The Bloomfield Township Board of Trustees on Monday, March 11, approved the American Rescue Plan Act (ARPA) expenditure to purchase the license and implementation of Office 365, Exchange Online, and Microsoft Entra ID.


In total, this purchase will cost $46,098. This cost will include the licensing for 251 Exchange Online users, 51 Office 365 G1 users, all 302 users receiving an Entra ID license, as well as support and implementation.


This purchase will change a few elements to the email system of those who work for the township. 


“Currently, all of our Exchange email is here. With that, we’re bound to equipment, bound to storage requirements, and doing backups locally, then to the cloud,” said Wil Babichak, director of information technology for Bloomfield Township.

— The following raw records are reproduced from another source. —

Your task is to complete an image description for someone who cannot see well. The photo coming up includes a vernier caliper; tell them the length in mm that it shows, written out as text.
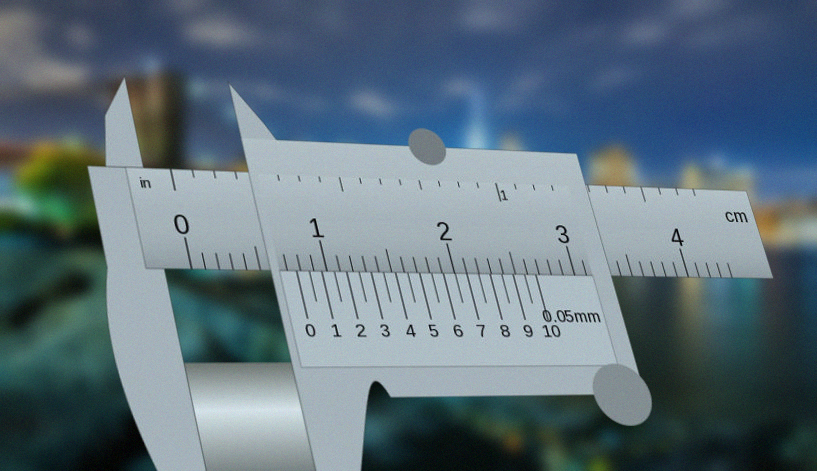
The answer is 7.7 mm
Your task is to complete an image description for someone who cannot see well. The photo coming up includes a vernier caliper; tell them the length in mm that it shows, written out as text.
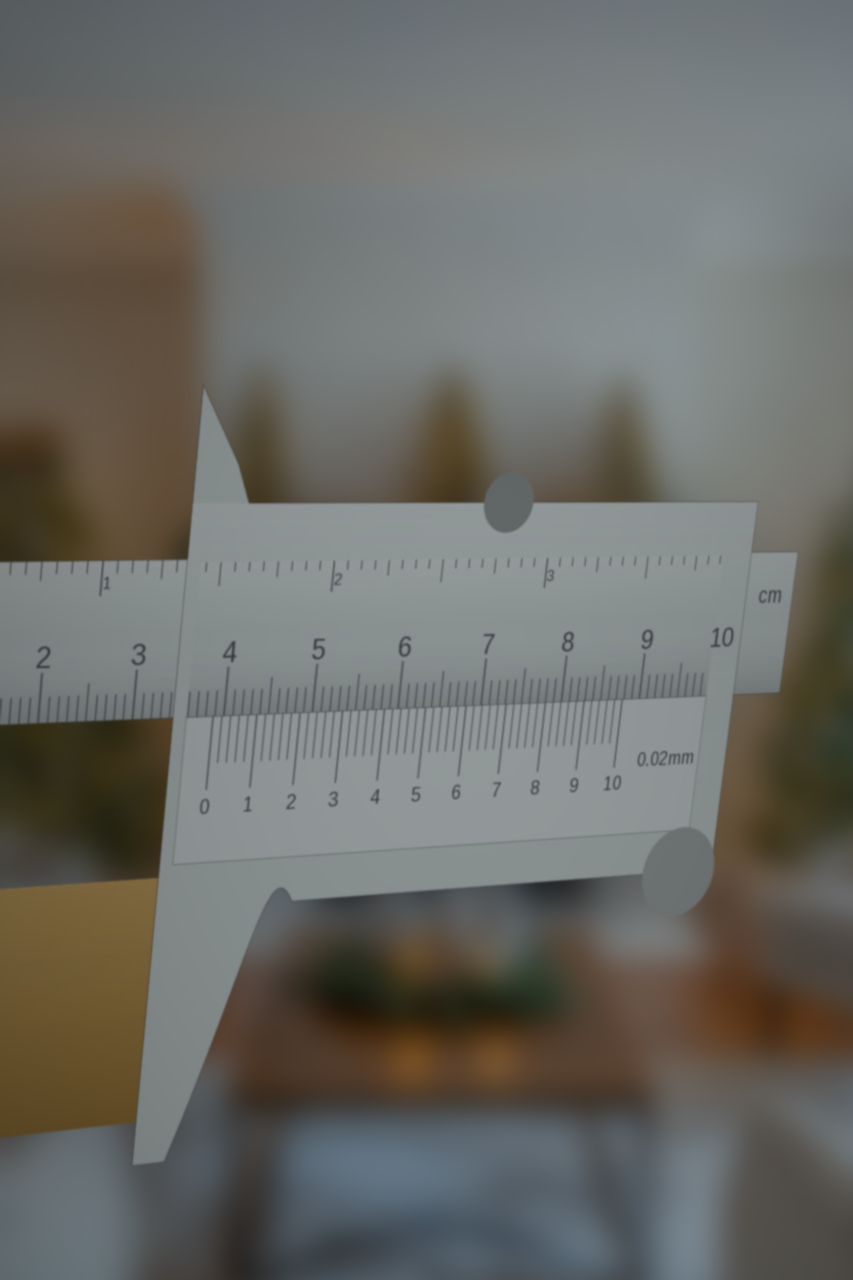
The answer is 38.8 mm
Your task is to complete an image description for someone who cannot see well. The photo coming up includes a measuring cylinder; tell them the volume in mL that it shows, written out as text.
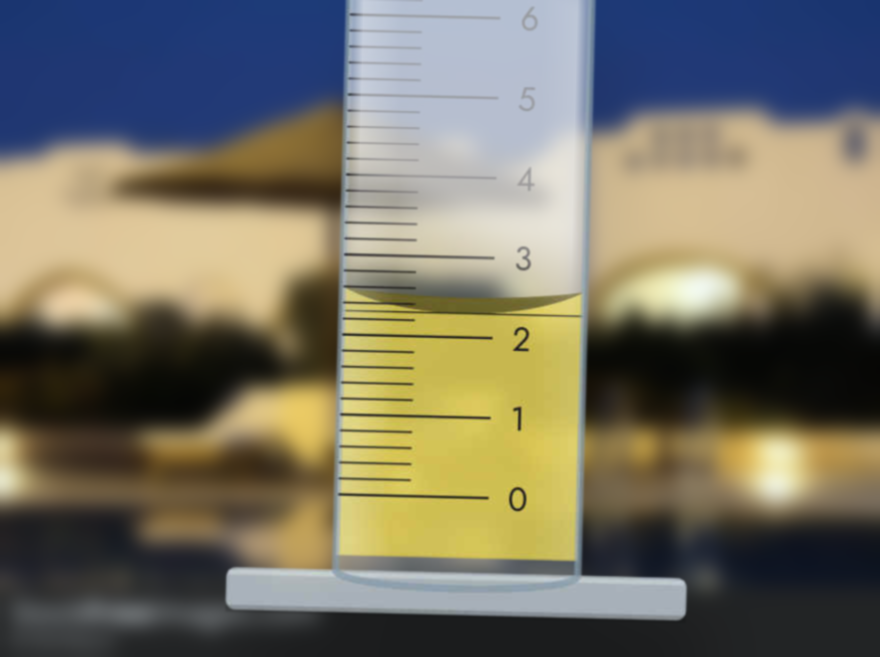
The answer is 2.3 mL
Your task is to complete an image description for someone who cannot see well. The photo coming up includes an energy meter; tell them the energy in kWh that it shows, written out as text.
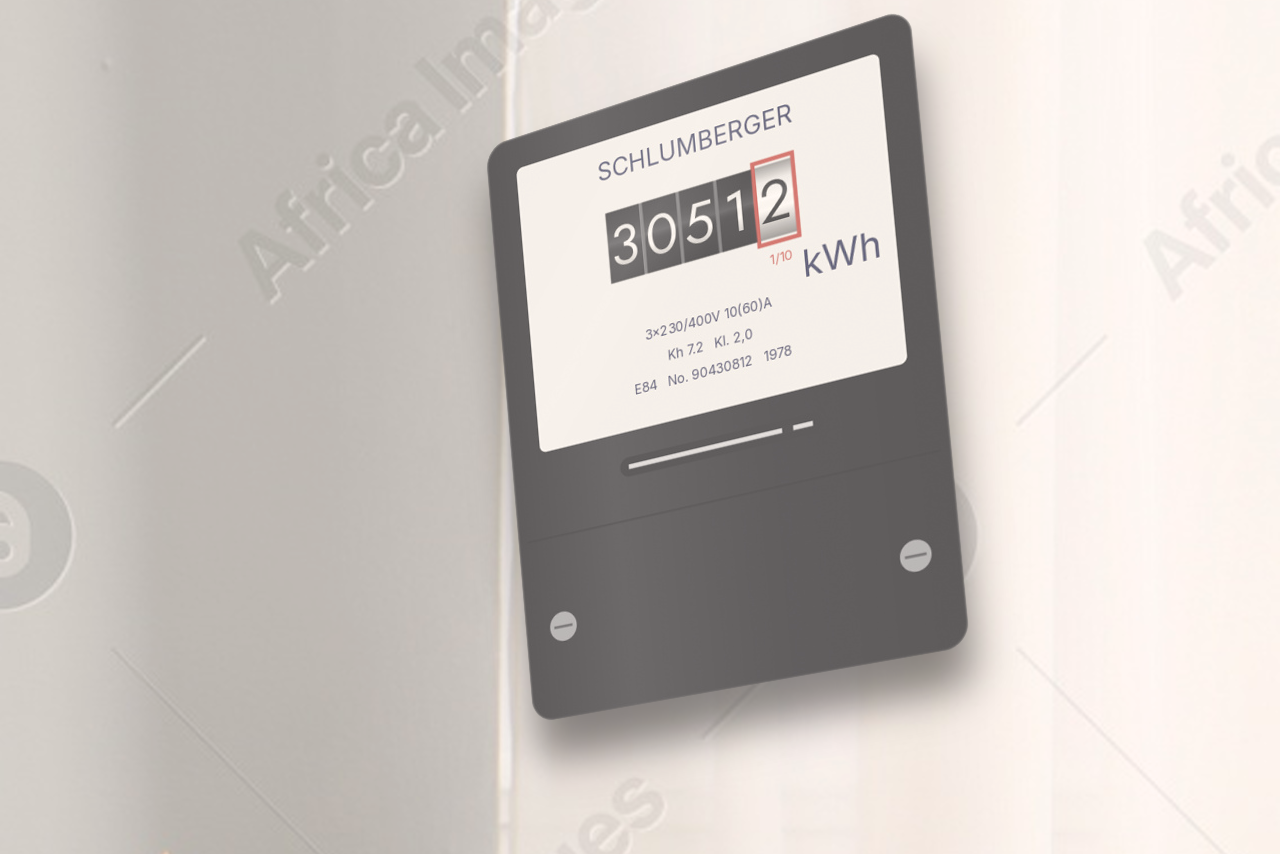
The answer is 3051.2 kWh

That will no longer be the case with this purchase, which will allow for everything to go directly to the Microsoft Azure Government cloud.


Some may be wondering how safe switching to this cloud will be, and the answer is: very.


The Azure Government cloud is operated by screened U.S. personnel, allows the township’s data sovereignty to stay in the U.S., gives instant scalability, as well as being a secure and compliant cloud only for the U.S. government.


With the township’s infinite scalability, they won’t have to worry about storage running out like they do now, officials said. Having it all on the cloud will also make it easier for IT to maintain everything and have an overall greater reliability. 


Those working for the township will now be able to go global with their emails through this purchase, Babinchak pointed out.


Right now, authentication only occurs on-premise, and is limited by the kind of device being used, as well as who is using it. Because of that, email isn’t usually supplied outside the U.S. without a special request to IT, who would need one’s geo location when granting that sort of permission.


Entra ID licenses – which there will be one of for every user – can provide access to data and email across the world. It’s considered a signal for where one is, what type of device they’re using, who is using it, and if they’re enrolled in the Bloomfield Township system or not. 


Entra ID does provide conditional access too, which means that IT can see specific conditions that they have laid out, and if something looks suspicious – say someone trying to access a township employee’s email from a new device in California at 3 a.m. – and they can ask to re-authenticate that person, or may ask for multi-factor authentication.


The Microsoft licensing will be purchased through a pre-bid Omnia contract, which the township is already authorized to purchase from.


Bloomfield Township received $4,407,946 from the ARPA in total last year, and has to have it all obligated by the end of December 2024.